Show & Tell: Parse data from dcc.Upload without pandas (multiple headers)

Hi.

This is an example of how to parse data from a csv file using a dcc.Upload component and not pandas reader. This is in case you need to read data from multiple headers.

Example csv:

id:2020-code
filename:test.csv
Time-UTC:09:36:27
Date:05-14-20
Time,     Col 1,    Col 2,     Col 3,     Col 4
0.0000,  6.04649,  1.69522,  0.0321367,  14.7099
0.0005,  6.09178,  1.69522,  0.0321367,  14.7895
0.0010,  6.13707,  1.71105,  0.0321367,  14.7895
...
import base64
import datetime
import io
import codecs
import json

import dash
from dash.dependencies import Input, Output, State
import dash_core_components as dcc
import dash_html_components as html
import dash_table

import pandas as pd

class CSV_FILE():
    def __init__(self):
        self.id = ''
        self.filename = ''
        self.time = ''
        self.date = ''
        self.df = pd.DataFrame()

    def __str__(self):
        return str(self.__class__) + ": " + str(self.__dict__)
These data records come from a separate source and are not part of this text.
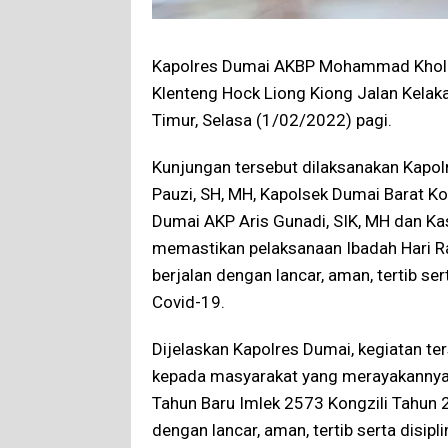
Kapolres Dumai AKBP Mohammad Kholid
Klenteng Hock Liong Kiong Jalan Kela
Timur, Selasa (1/02/2022) pagi.
Kunjungan tersebut dilaksanakan Kapo
Pauzi, SH, MH, Kapolsek Dumai Barat K
Dumai AKP Aris Gunadi, SIK, MH dan Kas
memastikan pelaksanaan Ibadah Hari R
berjalan dengan lancar, aman, tertib se
Covid-19.
Dijelaskan Kapolres Dumai, kegiatan t
kepada masyarakat yang merayakannya 
Tahun Baru Imlek 2573 Kongzili Tahun 
dengan lancar, aman, tertib serta disi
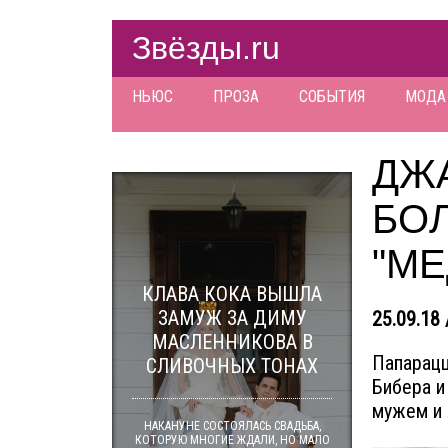
Звёзды.ru
НЬЮС
ПРОЗА
СОБЫТИЯ
МОДА
ДЖ
БО
"М
КЛАВА КОКА ВЫШЛА
ЗАМУЖ ЗА ДИМУ
25.09.18 
МАСЛЕННИКОВА В
Папарацц
СЛИВОЧНЫХ ТОНАХ
Бибера и
мужем и 
НАКАНУНЕ СОСТОЯЛАСЬ СВАДЬБА,
КОТОРУЮ МНОГИЕ ЖДАЛИ, НО МАЛО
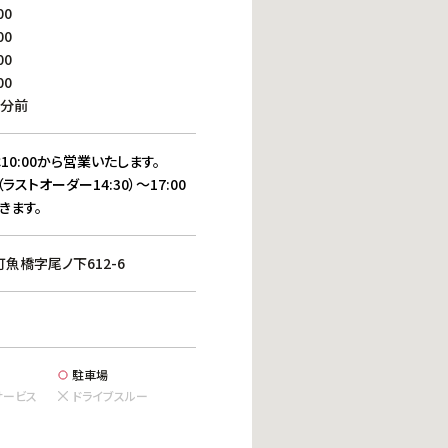
働きがいのある職場環境
00
ディス
00
人材基本データ
00
労働安全衛生への取り組み
00
サプライチェーンマネジメント
0分前
社会貢献活動
10:00から営業いたします。
（ラストオーダー14:30）～17:00
きます。
魚橋字尾ノ下612-6
駐車場
サービス
ドライブスルー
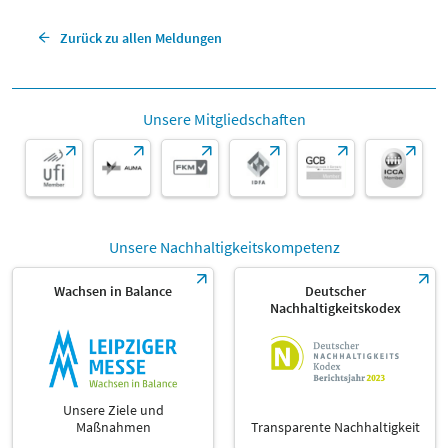
Zurück zu allen Meldungen
Unsere Mitgliedschaften
Unsere Nachhaltigkeitskompetenz
Wachsen in Balance
Deutscher
Nachhaltigkeitskodex
Unsere Ziele und
Maßnahmen
Transparente Nachhaltigkeit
external_stylesheets = ['https://codepen.io/chriddyp/pen/bWLwgP.css']

app = dash.Dash(__name__, external_stylesheets=external_stylesheets)

app.layout = html.Div([
    dcc.Upload(
        id='upload-data',
        children=html.Div([
            'Drag and Drop or ',
            html.A('Select Files')
        ]),
        style={
            'width': '100%',
            'height': '60px',
            'lineHeight': '60px',
            'borderWidth': '1px',
            'borderStyle': 'dashed',
            'borderRadius': '5px',
            'textAlign': 'center',
            'margin': '10px'
        },
        # Allow multiple files to be uploaded
        multiple=True
    ),
    html.Div(id='output-data-upload'),
])

def parse_contents(contents, filename, date):

    content_type, content_string = contents.split(',')
    decoded = base64.b64decode(content_string)
    input_file = CSV_FILE()

    try:
        if 'csv' in filename:
            # Assume that the user uploaded a CSV file
            bio = io.BytesIO(decoded)
            StreamReader = codecs.getreader('utf-8')  # here you pass the encoding
            wrapper_file = StreamReader(bio)
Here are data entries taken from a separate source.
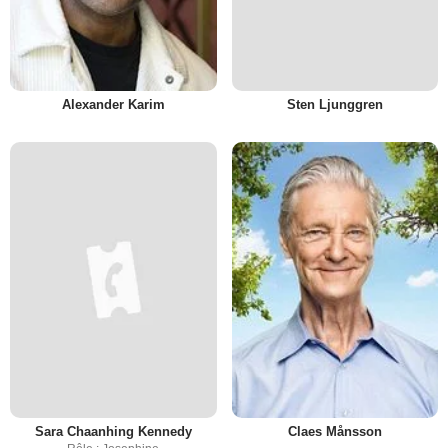
Alexander Karim
Sten Ljunggren
Sara Chaanhing Kennedy
Claes Månsson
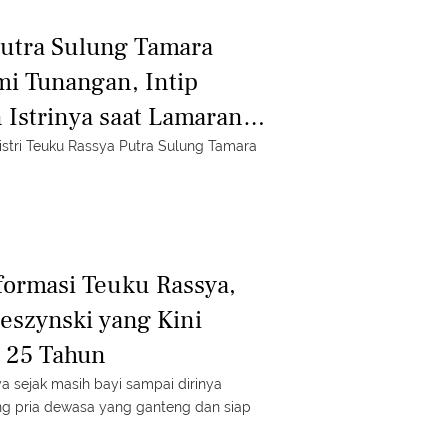
utra Sulung Tamara
mi Tunangan, Intip
 Istrinya saat Lamaran
a Modern
istri Teuku Rassya Putra Sulung Tamara
sformasi Teuku Rassya,
eszynski yang Kini
a 25 Tahun
a sejak masih bayi sampai dirinya
g pria dewasa yang ganteng dan siap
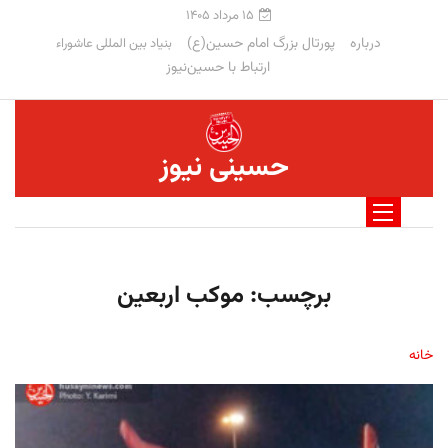
۱۵ مرداد ۱۴۰۵
درباره
پورتال بزرگ امام حسین(ع)
بنیاد بین المللی عاشوراء
ارتباط با حسین‌نیوز
حسینی نیوز
برچسب:
موکب اربعین
خانه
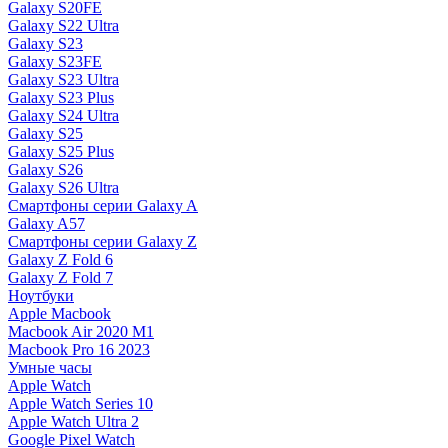
Galaxy S20FE
Galaxy S22 Ultra
Galaxy S23
Galaxy S23FE
Galaxy S23 Ultra
Galaxy S23 Plus
Galaxy S24 Ultra
Galaxy S25
Galaxy S25 Plus
Galaxy S26
Galaxy S26 Ultra
Смартфоны серии Galaxy A
Galaxy A57
Смартфоны серии Galaxy Z
Galaxy Z Fold 6
Galaxy Z Fold 7
Ноутбуки
Apple Macbook
Macbook Air 2020 M1
Macbook Pro 16 2023
Умные часы
Apple Watch
Apple Watch Series 10
Apple Watch Ultra 2
Google Pixel Watch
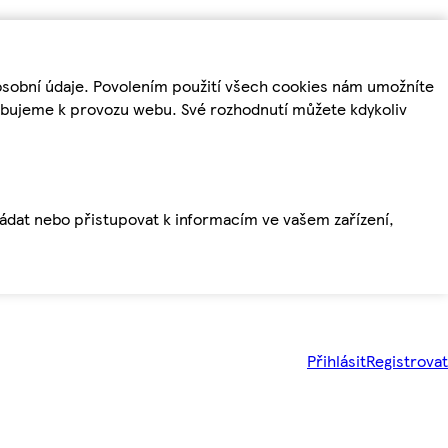
osobní údaje. Povolením použití všech cookies nám umožníte
řebujeme k provozu webu. Své rozhodnutí můžete kdykoliv
ládat nebo přistupovat k informacím ve vašem zařízení,
Přihlásit
Registrovat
            for number,row in enumerate(wrapper_file,start=0):
                row = row.rstrip()

                if number == 0:
                    input_file.id = row
                elif number == 1:
                    input_file.filename = row
                elif number == 2:
                    input_file.time = row
                elif number == 3:
                    input_file.date = row
                else:
                    break

            input_file.df = pd.read_csv(io.StringIO(decoded.decode('utf-8')),header=4)
            print(input_file)

    except Exception as e:
        print(e)
        return html.Div([
            'There was an error processing this file.'
        ])

    return html.Div([
        html.H5(filename),
        html.H6(datetime.datetime.fromtimestamp(date)),

        html.H6(
            "Header"
        ),

        html.Div(
            input_file.id
        ),
        html.Div(
            input_file.filename
        ),
        html.Div(
            input_file.time
        ),
        html.Div(
            input_file.date
        ),

        dash_table.DataTable(
            data=input_file.df.to_dict('records'),
            columns=[{'name': i, 'id': i} for i in input_file.df.columns]
        ),

    ])


@app.callback(Output('output-data-upload', 'children'),
              [Input('upload-data', 'contents')],
              [State('upload-data', 'filename'),
               State('upload-data', 'last_modified')])
def update_output(list_of_contents, list_of_names, list_of_dates):
    if list_of_contents is not None:
        children = [parse_contents(c, n, d) for c, n, d in
        zip(list_of_contents, list_of_names, list_of_dates)]
        return children

if __name__ == '__main__':
    app.run_server(debug=True)

Example:

1 Like

Very nice. Thanks for sharing this example!